RAG & Vector Databases
2 min read
Retrieval-Augmented Generation (RAG)
LLMs are frozen at training time and hallucinate on facts they never saw. RAG fixes this by retrieving relevant documents at query time and feeding them to the model as context.
The problem RAG solves
- The model doesn't know your private/internal data.

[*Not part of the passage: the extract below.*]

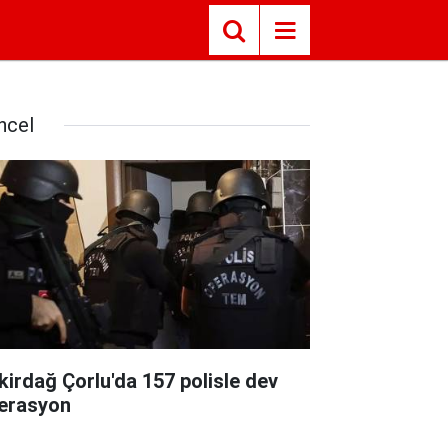
ncel
kirdağ Çorlu'da 157 polisle dev
erasyon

- Its knowledge is stale (fixed cutoff).
- You need citations and grounded answers.
The two phases
1. Indexing (offline)
Docs ─▶ Chunk ─▶ Embed (embedding model) ─▶ Vector DB
2. Retrieval + generation (online)
Query ─▶ Embed ─▶ Vector DB (similarity search) ─▶ top-k chunks
└─▶ Prompt = system + chunks + query ─▶ LLM ─▶ grounded answer
Vector databases
A vector DB (Pinecone, Weaviate, pgvector, Milvus) stores embeddings and finds the nearest ones fast using Approximate Nearest Neighbour (ANN) indexes (e.g. HNSW). Similarity is usually cosine distance.
Design considerations
| Decision | Trade-off |
|---|---|
| Chunk size | Small = precise but fragmented; large = context but noisy |
| top-k | More chunks = more context but more cost + distraction |
| Hybrid search | Vector + keyword (BM25) for names/IDs vectors miss |
| Re-ranking | A second model reorders candidates for relevance |
Common failure modes
- Bad retrieval → bad answer. Retrieval quality dominates output quality.
- Stale index — re-embed when source docs change.
Takeaway: RAG is a search problem wearing an LLM hat. Invest most effort in the retrieval pipeline, not the prompt.